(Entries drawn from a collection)
......

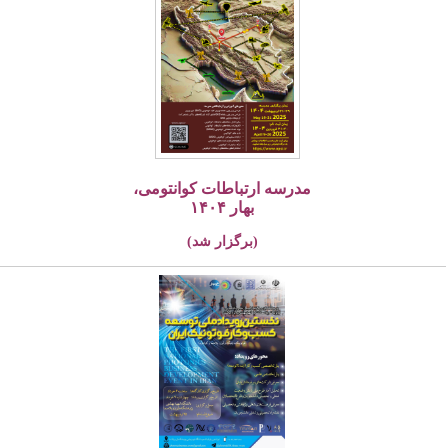
مدرسه ارتباطات کوانتومی،
بهار ۱۴۰۴
(برگزار شد)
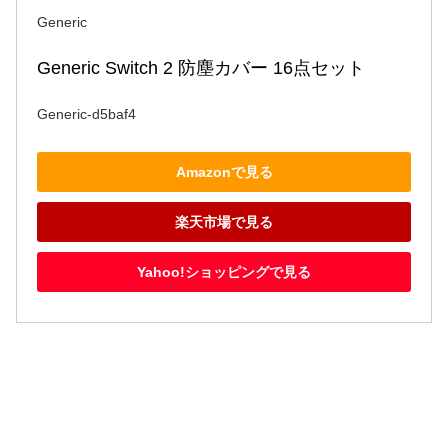
Generic
Generic Switch 2 防塵カバー 16点セット
Generic-d5baf4
Amazonで見る
楽天市場で見る
Yahoo!ショッピングで見る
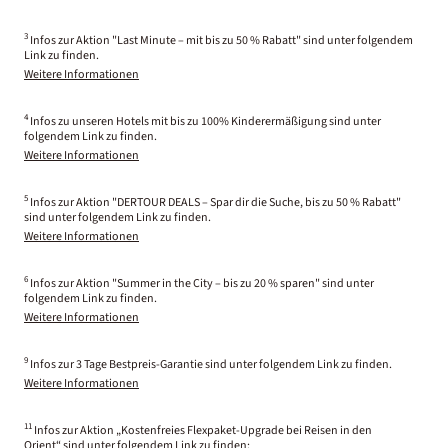
3
Infos zur Aktion "Last Minute – mit bis zu 50 % Rabatt" sind unter folgendem
Link zu finden.
Weitere Informationen
4
Infos zu unseren Hotels mit bis zu 100% Kinderermäßigung sind unter
folgendem Link zu finden.
Weitere Informationen
5
Infos zur Aktion "DERTOUR DEALS – Spar dir die Suche, bis zu 50 % Rabatt"
sind unter folgendem Link zu finden.
Weitere Informationen
6
Infos zur Aktion "Summer in the City – bis zu 20 % sparen" sind unter
folgendem Link zu finden.
Weitere Informationen
9
Infos zur 3 Tage Bestpreis-Garantie sind unter folgendem Link zu finden.
Weitere Informationen
11
Infos zur Aktion „Kostenfreies Flexpaket-Upgrade bei Reisen in den
Orient“ sind unter folgendem Link zu finden:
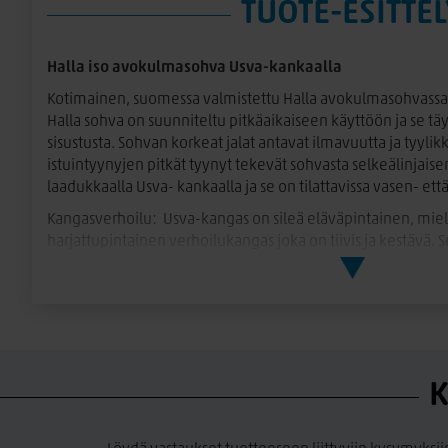
TUOTE-ESITTEL
Halla iso avokulmasohva Usva-kankaalla
Kotimainen, suomessa valmistettu Halla avokulmasohvassa 
Halla sohva on suunniteltu pitkäaikaiseen käyttöön ja se tä
sisustusta. Sohvan korkeat jalat antavat ilmavuutta ja tyylik
istuintyynyjen pitkät tyynyt tekevät sohvasta selkeälinjaise
laadukkaalla Usva- kankaalla ja se on tilattavissa vasen- ett
Kangasverhoilu: Usva-kangas on sileä eläväpintainen, mi
harjattupintainen verhoilukangas joka on tiivis ja kestävä. Se
vesipestävä.
100% Polyesteri. Martindale 100 000, Pilling 4, Valonkesto 
Istuin- ja selkätyynyt:
Istuintyynyissä jämäkkä tyynyt, joka on miellyttävä istua j
Selkätyynyt Eco Soft- täytteellä Kaksipuoleisesti verhoiltuj
K
varustettuna.
Kotimainen, turvallisista raaka-aineista valmistettu tuote 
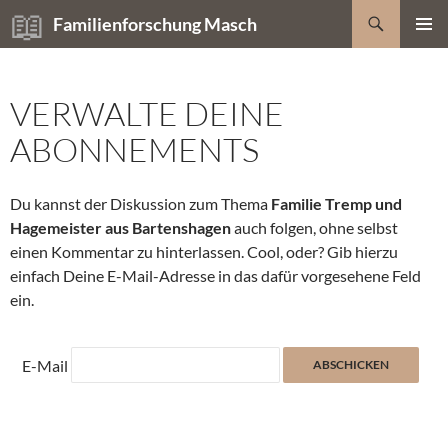
Zum
Suchen
Familienforschung Masch
Inhalt
PRIMÄR
springen
MENÜ
VERWALTE DEINE
ABONNEMENTS
Du kannst der Diskussion zum Thema
Familie Tremp und
Hagemeister aus Bartenshagen
auch folgen, ohne selbst
einen Kommentar zu hinterlassen. Cool, oder? Gib hierzu
einfach Deine E-Mail-Adresse in das dafür vorgesehene Feld
ein.
E-Mail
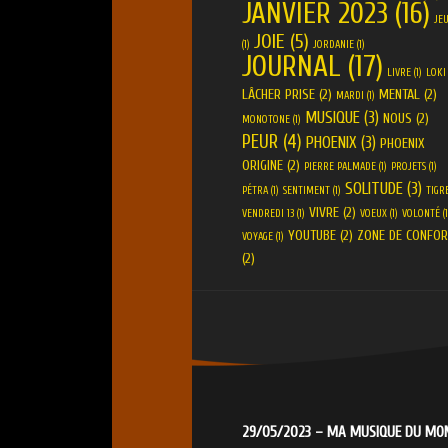
JANVIER 2023
(16)
JE
JOIE
(5)
(1)
JORDANIE
(1)
JOURNAL
(17)
LIVRE
(1)
LOKI
LÂCHER PRISE
(2)
MENTAL
(2)
MARDI
(1)
MUSIQUE
(3)
NOUS
(2)
MONOTONE
(1)
PEUR
(4)
PHOENIX
(3)
PHOENIX
ORIGINE
(2)
PIERRE PALMADE
(1)
PROJETS
(1)
SOLITUDE
(3)
PÉTRA
(1)
SENTIMENT
(1)
TIGR
VIVRE
(2)
VENDREDI 13
(1)
VOEUX
(1)
VOLONTÉ
(1
YOUTUBE
(2)
ZONE DE CONFOR
VOYAGE
(1)
(2)
29/05/2023 – MA MUSIQUE DU M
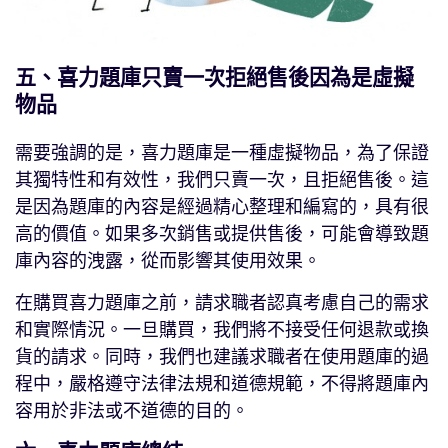
五、喜力題庫只賣一次拒絕售後因為是虛擬
物品
需要強調的是，喜力題庫是一種虛擬物品，為了保證
其獨特性和有效性，我們只賣一次，且拒絕售後。這
是因為題庫的內容是經過精心整理和編寫的，具有很
高的價值。如果多次銷售或提供售後，可能會導致題
庫內容的洩露，從而影響其使用效果。
在購買喜力題庫之前，請求職者認真考慮自己的需求
和實際情況。一旦購買，我們將不接受任何退款或換
貨的請求。同時，我們也建議求職者在使用題庫的過
程中，嚴格遵守法律法規和道德規範，不得將題庫內
容用於非法或不道德的目的。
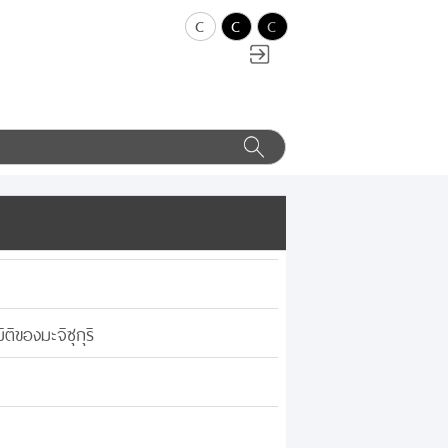
c
c
c
ิของมะจิซุกุริ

......

:: Problem ::
Return every line of text in the data above word for word, leaving out the pictures.

:: Response area ::
مدرسه ارتباطات کوانتومی،
بهار ۱۴۰۴
(برگزار شد)
Generic
Generic Switch 2 防塵カバー 16点セット
Generic-d5baf4
Amazonで見る
楽天市場で見る
Yahoo!ショッピングで見る
3
Infos zur Aktion "Last Minute – mit bis zu 50 % Rabatt" sind unter folgendem
Link zu finden.
Weitere Informationen
4
Infos zu unseren Hotels mit bis zu 100% Kinderermäßigung sind unter
folgendem Link zu finden.
Weitere Informationen
5
Infos zur Aktion "DERTOUR DEALS – Spar dir die Suche, bis zu 50 % Rabatt"
sind unter folgendem Link zu finden.
Weitere Informationen
6
Infos zur Aktion "Summer in the City – bis zu 20 % sparen" sind unter
folgendem Link zu finden.
Weitere Informationen
9
Infos zur 3 Tage Bestpreis-Garantie sind unter folgendem Link zu finden.
Weitere Informationen
11
Infos zur Aktion „Kostenfreies Flexpaket-Upgrade bei Reisen in den
Orient“ sind unter folgendem Link zu finden:
TUOTE-ESITTEL
Halla iso avokulmasohva Usva-kankaalla
Kotimainen, suomessa valmistettu Halla avokulmasohvassa 
Halla sohva on suunniteltu pitkäaikaiseen käyttöön ja se tä
sisustusta. Sohvan korkeat jalat antavat ilmavuutta ja tyylik
istuintyynyjen pitkät tyynyt tekevät sohvasta selkeälinjaise
laadukkaalla Usva- kankaalla ja se on tilattavissa vasen- ett
Kangasverhoilu: Usva-kangas on sileä eläväpintainen, mi
harjattupintainen verhoilukangas joka on tiivis ja kestävä. Se
vesipestävä.
100% Polyesteri. Martindale 100 000, Pilling 4, Valonkesto 
Istuin- ja selkätyynyt:
Istuintyynyissä jämäkkä tyynyt, joka on miellyttävä istua j
Selkätyynyt Eco Soft- täytteellä Kaksipuoleisesti verhoiltuj
K
varustettuna.
Kotimainen, turvallisista raaka-aineista valmistettu tuote 
Zum
Suchen
Familienforschung Masch
Inhalt
PRIMÄR
springen
MENÜ
VERWALTE DEINE
ABONNEMENTS
Du kannst der Diskussion zum Thema
Familie Tremp und
Hagemeister aus Bartenshagen
auch folgen, ohne selbst
einen Kommentar zu hinterlassen. Cool, oder? Gib hierzu
einfach Deine E-Mail-Adresse in das dafür vorgesehene Feld
ein.
E-Mail
JANVIER 2023
(16)
JE
JOIE
(5)
(1)
JORDANIE
(1)
JOURNAL
(17)
LIVRE
(1)
LOKI
LÂCHER PRISE
(2)
MENTAL
(2)
MARDI
(1)
MUSIQUE
(3)
NOUS
(2)
MONOTONE
(1)
PEUR
(4)
PHOENIX
(3)
PHOENIX
ORIGINE
(2)
PIERRE PALMADE
(1)
PROJETS
(1)
SOLITUDE
(3)
PÉTRA
(1)
SENTIMENT
(1)
TIGR
VIVRE
(2)
VENDREDI 13
(1)
VOEUX
(1)
VOLONTÉ
(1
YOUTUBE
(2)
ZONE DE CONFOR
VOYAGE
(1)
(2)
29/05/2023 – MA MUSIQUE DU M
五、喜力題庫只賣一次拒絕售後因為是虛擬
物品
需要強調的是，喜力題庫是一種虛擬物品，為了保證
其獨特性和有效性，我們只賣一次，且拒絕售後。這
是因為題庫的內容是經過精心整理和編寫的，具有很
高的價值。如果多次銷售或提供售後，可能會導致題
庫內容的洩露，從而影響其使用效果。
在購買喜力題庫之前，請求職者認真考慮自己的需求
和實際情況。一旦購買，我們將不接受任何退款或換
貨的請求。同時，我們也建議求職者在使用題庫的過
程中，嚴格遵守法律法規和道德規範，不得將題庫內
容用於非法或不道德的目的。
c
c
c
ิของมะจิซุกุริ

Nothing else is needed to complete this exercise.